Prospect of 3D-printed guns raises questions

Associated Press file
Cody Wilson, with Defense Distributed, holds a 3D-printed gun called the Liberator at his shop in Austin, Texas.

By CANDY NEAL
cneal@dcherald.com

A federal judge barred a company last week from putting blueprints online for making guns with 3D printers.

That brought to the forefront the idea of using 3D printers to make guns from plastic or polymer material. And that idea has some people up in arms and others rolling their eyes.

While some, including law enforcement, have many questions and concerns about the guns, those involved in the gun industry say the hype and worry is overblown.

“The technology is ahead of the application at this point.

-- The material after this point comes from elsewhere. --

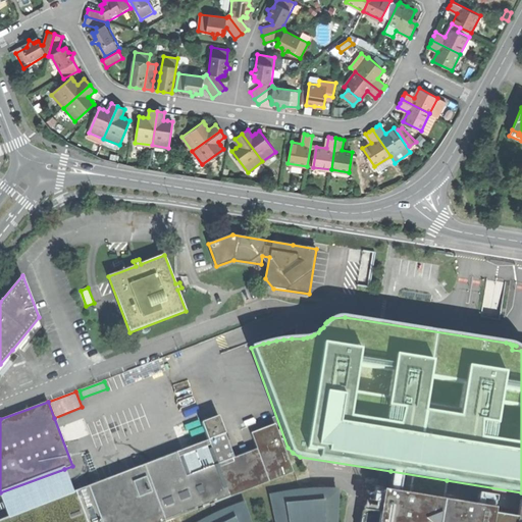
[(208,439),(88,485),(103,521),(162,521),(295,472),(276,424),(252,433),(257,449),(236,457),(219,415),(201,422),(208,439)]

So it’s not a real practical thing to do,” said Nena Dwyer, vice president of Dave’s Gun Shop in Holland. “It’s something that is so cost prohibitive.”

A 3D printed gun is a firearm made from plastic or a polymer material that actually works. Austin-based Defense Distributed has been working on a blueprint since 2012 and completed the design in 2013. But the U.S. State Department ordered the instructions to be removed from the company’s website.

In July, the company reached an agreement with the federal agency to put its firearms file on its website, making them accessible to the online public. But eight state attorneys general and the District of Columbia sued to block the agreement, wanting to stop the online distribution of the blueprints. Last week, U.S. District Court Judge Robert Lasnik granted a temporary restraining order to block Defense Distributed from putting the blueprints online. A hearing on the issue was scheduled for today.

Law enforcement officials are aware of the matter, and said their concerns are more so about the safety of the guns and the ability of them to be detected and tracked, like other industry guns.

“I don’t want to take guns out of responsible people’s hands. I think people should be able to protect themselves,” Huntingburg Police Chief Art Parks said. “My issue is if there is no way to track that kind of gun.

“With a regular gun, you can track it. It may not get you back to the person you’re looking for, but you have something, some way to trace it,” he said. “With these guns, would that information be available?”

Jasper Police Chief Nathan Schmitt also voiced that concern.

On an AR-15 gun, Schmitt mentioned as an example, the serial number on the lower receiver makes it identifiable.

But if that part can be printed on a 3D printer, it won’t have a serial number.

“If that is built in someone’s basement, and then is used in a gun and dropped at the scene, we have no idea who that gun is registered to,” he said, “because there is no serial number on it.”

Another concern Schmitt mentioned is safety, since the gun would be made of plastic or a polymer material.

“If it’s not the right material,” he said, “if you put a bullet in it and it’s not strong enough for the strength of the round, it’s possible that people shooting the gun could get hurt from test-firing it.”

He added: “If someone makes it in their basement, the likelihood of that gun failing is higher than for a gun that is made according to the standards of the firearms industry.”

Parks also questioned how a 3D-printed gun would be detected by metal detectors.

“Going into federal or state buildings, or even courthouses, how will you patrol that if the gun isn’t detected by a metal detector or wand?” he asked.

That being said, Schmitt and Parks said they support Second Amendment rights.

“Responsible gun ownership doesn’t bother me,” Schmitt said. “But just anybody can have access to make guns, that concerns me. We have rules to try to keep guns out of the bad guys’ hands, though those aren’t perfect. To give them another avenue (for having a gun) is a little worrisome.”

“I don’t want to take guns out of responsible people’s hands. I think people should be able to protect themselves,” Parks said. “But with this being so different, where you can print them out, there needs to be some control there, which I hope the federal courts are thinking, too.”

Dwyer said making a gun at home is not simple.

“The cost of doing something like that, to get the machinery and technology, is so astronomical, it’s not something the average person would consider thinking about doing,” she said. “It’s not something that’s realistic anywhere in the near future. You never say absolutely never. But I would be surprised if this became a real, feasible possibility for the average person in my lifetime. The cost to do it makes it impractical.”